Proof. Let $K$ be a splitting field for $f$ over $\mathbb{Q}$, let $\alpha \in \mathcal{O}_K$ be a primitive element for $K$ (so that $K = \mathbb{Q}(\alpha)$), and let $g \in \mathbb{Z}[x]$ be the minimal polynomial of $\alpha$. Then, ignoring finitely many primes dividing any denominators that show up, $f(x)$ splits completely $\bmod p$ iff $g(x)$ has a root $\bmod p$ (since by hypothesis every root of $f$ is a polynomial in $\alpha$) iff there exists an integer $k$ such that $p \mid g(k)$.
But the values of every non-constant polynomial in $\mathbb{Z}[x]$ are divisible by infinitely many primes; this can be proven using a Euclid-style argument but see also this blog post for a counting argument. (In one sentence: an eventually monotonically increasing sequence of integers divisible by only finitely many primes must grow faster than polynomially.) $\Box$
A: Let $f_1, \dots, f_n \in \Bbb Z[x]$ be irreducible polynomials with no condition on the degrees. We claim that there exist infinitely many primes $p$ such that $f_i$ splits completely into linear factors mod $p$. By applying this to the irreducible factors of the polynomials $f_1, \dots, f_k$ in the question, we get that there are no such $f_1, \dots, f_k$.
Let $\alpha_i$ be a root of $f_i$ for all $i$. For each $i$, write $\alpha_i=\frac{\beta_i}{n_i}$, where $n_i \in \Bbb Z$ and $\beta_i$ is integral over $\Bbb Z$. Note that if $g_i$ is the minimal polynomial of $\beta_i$, then we have $g_i(x)=\pm f_i(n_ix)$. Now if $p$ is any prime not dividing any of the $n_i$, then we see that a splitting of $g_i$ into linear factors mod $p$ also gives a splitting of $f_i$ into linear factors mod $p$, so we replace $f_i$ with $g_i$ and assume wlog that all $f_i$ are monic and hence all the $\alpha_i$ are integral.
Consider the number field $K=\Bbb Q(\alpha_1, \dots, \alpha_n)$ and the order $\mathcal{O}:=\Bbb Z[\alpha_1, \dots, \alpha_n] \subset \mathcal{O}_K$. This order has a conductor $\mathfrak{c}$.
It's well-known that in every number field, there are infinitely many primes that split completely, this follows e.g. by applying the Cebotarev density theorem after passing to the normal closure.
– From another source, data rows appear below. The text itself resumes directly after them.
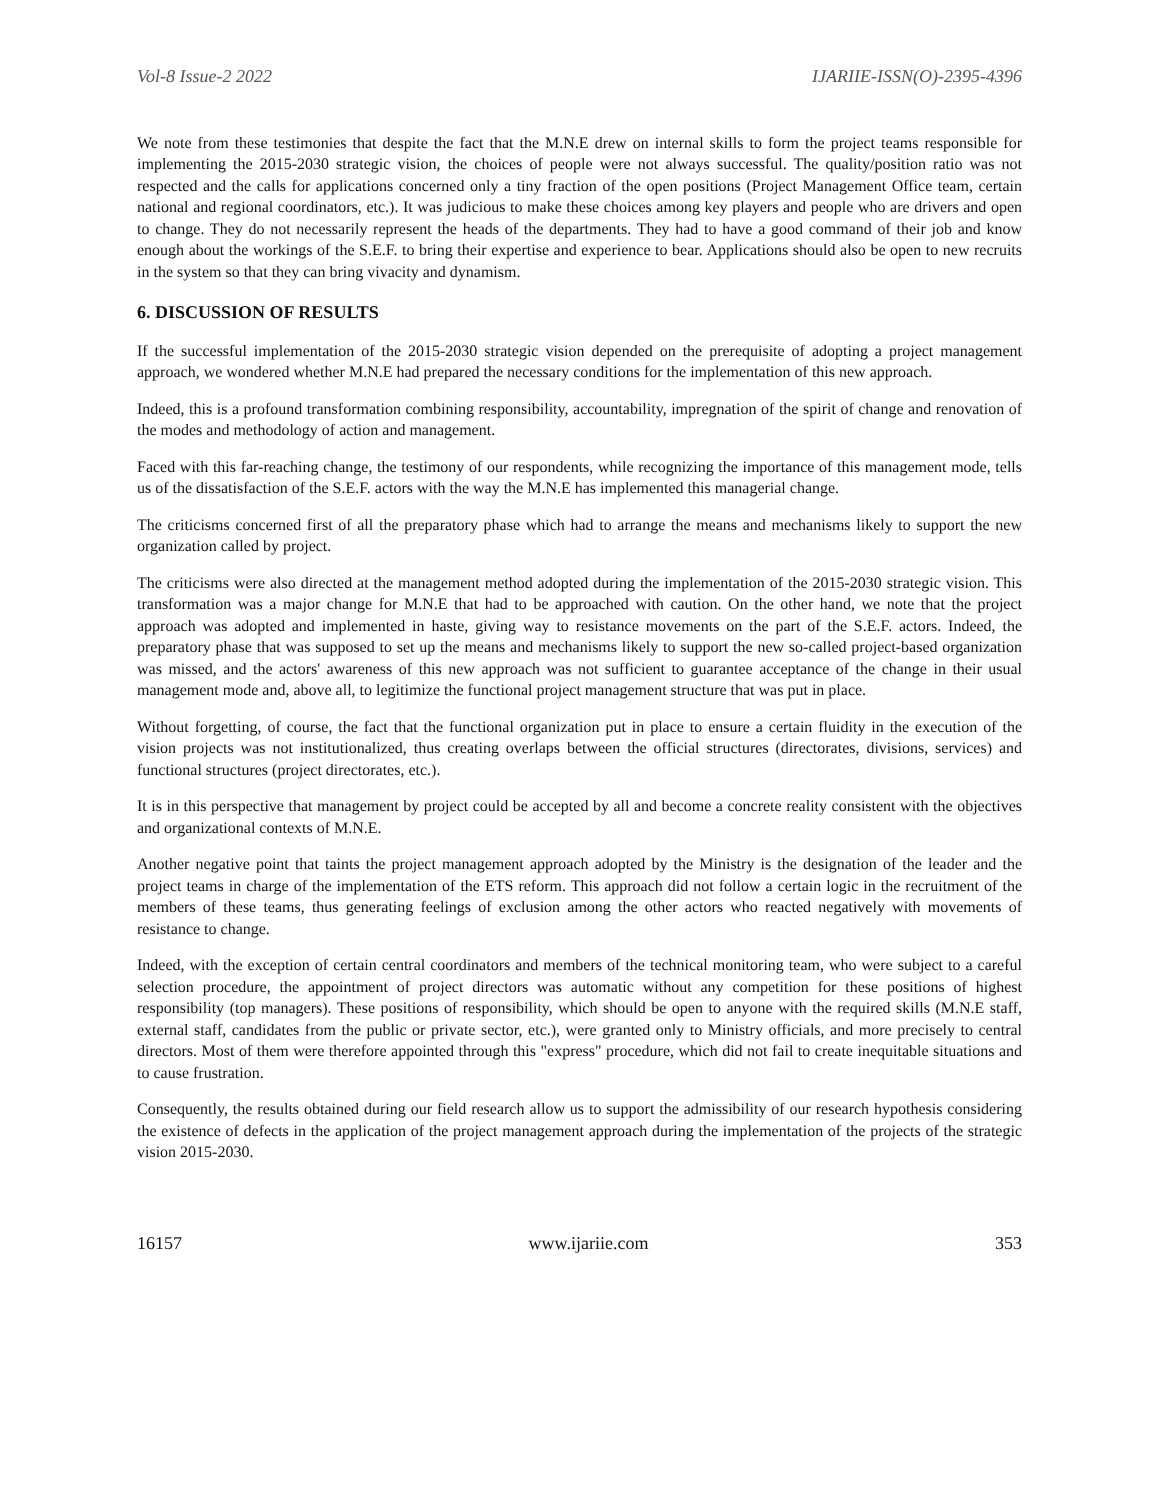Vol-8 Issue-2 2022 IJARIIE-ISSN(O)-2395-4396
We note from these testimonies that despite the fact that the M.N.E drew on internal skills to form the project teams responsible for implementing the 2015-2030 strategic vision, the choices of people were not always successful. The quality/position ratio was not respected and the calls for applications concerned only a tiny fraction of the open positions (Project Management Office team, certain national and regional coordinators, etc.). It was judicious to make these choices among key players and people who are drivers and open to change. They do not necessarily represent the heads of the departments. They had to have a good command of their job and know enough about the workings of the S.E.F. to bring their expertise and experience to bear. Applications should also be open to new recruits in the system so that they can bring vivacity and dynamism.
6. DISCUSSION OF RESULTS
If the successful implementation of the 2015-2030 strategic vision depended on the prerequisite of adopting a project management approach, we wondered whether M.N.E had prepared the necessary conditions for the implementation of this new approach.
Indeed, this is a profound transformation combining responsibility, accountability, impregnation of the spirit of change and renovation of the modes and methodology of action and management.
Faced with this far-reaching change, the testimony of our respondents, while recognizing the importance of this management mode, tells us of the dissatisfaction of the S.E.F. actors with the way the M.N.E has implemented this managerial change.
The criticisms concerned first of all the preparatory phase which had to arrange the means and mechanisms likely to support the new organization called by project.
The criticisms were also directed at the management method adopted during the implementation of the 2015-2030 strategic vision. This transformation was a major change for M.N.E that had to be approached with caution. On the other hand, we note that the project approach was adopted and implemented in haste, giving way to resistance movements on the part of the S.E.F. actors. Indeed, the preparatory phase that was supposed to set up the means and mechanisms likely to support the new so-called project-based organization was missed, and the actors' awareness of this new approach was not sufficient to guarantee acceptance of the change in their usual management mode and, above all, to legitimize the functional project management structure that was put in place.
Without forgetting, of course, the fact that the functional organization put in place to ensure a certain fluidity in the execution of the vision projects was not institutionalized, thus creating overlaps between the official structures (directorates, divisions, services) and functional structures (project directorates, etc.).
It is in this perspective that management by project could be accepted by all and become a concrete reality consistent with the objectives and organizational contexts of M.N.E.
Another negative point that taints the project management approach adopted by the Ministry is the designation of the leader and the project teams in charge of the implementation of the ETS reform. This approach did not follow a certain logic in the recruitment of the members of these teams, thus generating feelings of exclusion among the other actors who reacted negatively with movements of resistance to change.
Indeed, with the exception of certain central coordinators and members of the technical monitoring team, who were subject to a careful selection procedure, the appointment of project directors was automatic without any competition for these positions of highest responsibility (top managers). These positions of responsibility, which should be open to anyone with the required skills (M.N.E staff, external staff, candidates from the public or private sector, etc.), were granted only to Ministry officials, and more precisely to central directors. Most of them were therefore appointed through this "express" procedure, which did not fail to create inequitable situations and to cause frustration.
Consequently, the results obtained during our field research allow us to support the admissibility of our research hypothesis considering the existence of defects in the application of the project management approach during the implementation of the projects of the strategic vision 2015-2030.
16157 www.ijariie.com 353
Of those infintely many primes $p$ that split completely in $K$, only finitely many are not coprime to the conductor $\mathfrak{c}$. For those that are coprime to the conductor, the factorization of $(p)$ in $\mathcal{O}_K$ and in $\mathcal O$ will have the same form. Thus for $p$ coprime to the conductor such that $(p)$ splits completely in $\mathcal{O}_K$, $p\mathcal{O}$ factors as $p\mathcal{O}=\mathfrak{p}_1 \cdot \ldots \cdot \mathfrak{p}_l$ for distinct prime ideals $\mathfrak{p}_1, \dots, \mathfrak{p}_l$. Thus the quotient is $\mathcal{O}/p\mathcal{O} \cong (\Bbb F_p)^l$ but we also have $\mathcal{O}/p\mathcal{O}=\Bbb Z[x_1, \dots, x_n]/(p,f_1(x_1), \dots, f_n(x_n))\cong \Bbb F_p[x_1, \dots, x_n]/(f_1(x_1), \dots, f_n(x_n)$, we see that this is only possible if all $f_i$ split completely in $\Bbb F_p$.